Canadian machinery factory sales rose twice as much as expected in July, making a recession look less likely as the economy shows signs of picking up in the third quarter after an unexpected slump in the second.
Sales jumped 2.7% in the month to $46.7 billion following three straight months of declines and beating estimates of a 1.3 percent gain, Statistics Canada said on Thursday.
Sales in constant dollars, used to calculate gross domestic product, rose 2.8 percent and shipments outside the auto sector were also encouraging, up 2.3 percent.
The Canadian dollar barely reacted to the news [ID:nS1E78E083] and economists cautioned that the widening European debt crisis and weak U.S. economy will keep Canadian economic growth modest, echoing comments made by Finance Minister Jim Flaherty on Wednesday.

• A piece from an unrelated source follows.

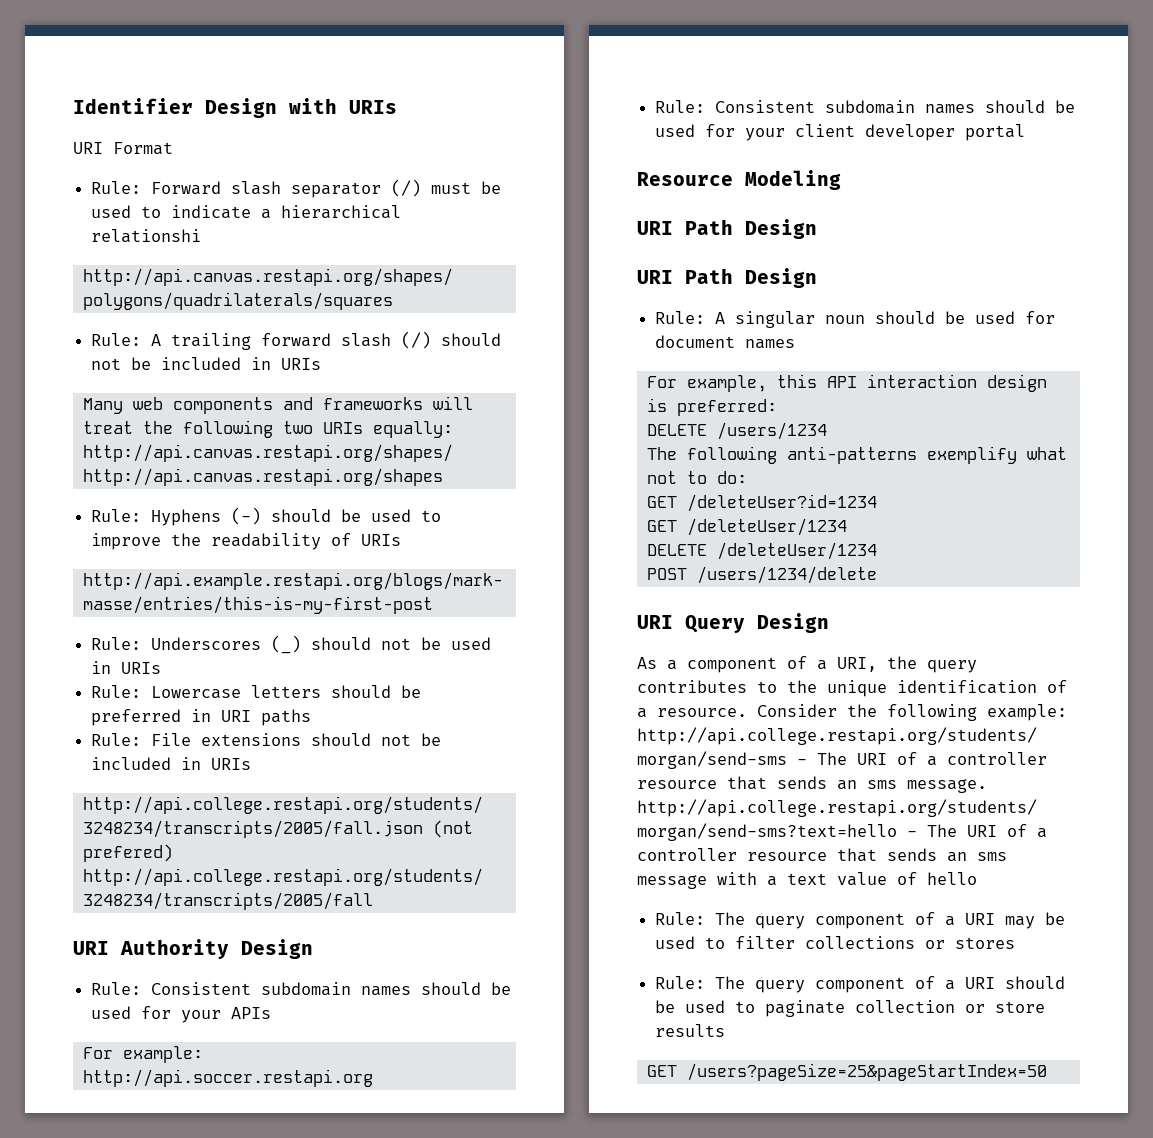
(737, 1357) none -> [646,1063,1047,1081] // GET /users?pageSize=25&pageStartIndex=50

After the economy shrank 0.4 % annualized, in the second quarter due to supply disruptions resulting from the tsunami inJapan, most economists have expected a reversal of fortune in the third quarter although Scotiabank
Analysts surveyed by Reuters forecast the Bank of Canada will hold interest rates at an ultra-low 1 % at least until the third quarter of 2012, although markets are still pricing in a rate cut as the bank's next move.
Canada's oil industry was the biggest contributor to the machinery manufacturing gains as some refineries ramped up production after maintenance work, boosting sales in the petroleum and coal products industry by 6.1% in July.
Primary metals and fabricated metal products also noted hefty gains. All in all, 15 of 21 industries representing about 75 % of total machinery manufacturing capacity reported higher sales.
New orders in July rose 1.3 %, driven by the metals, machinery and energy sectors. Unfilled orders in July rose to their highest level in more than two years and inventories edged 0.1% lower, the first decline since September 2010.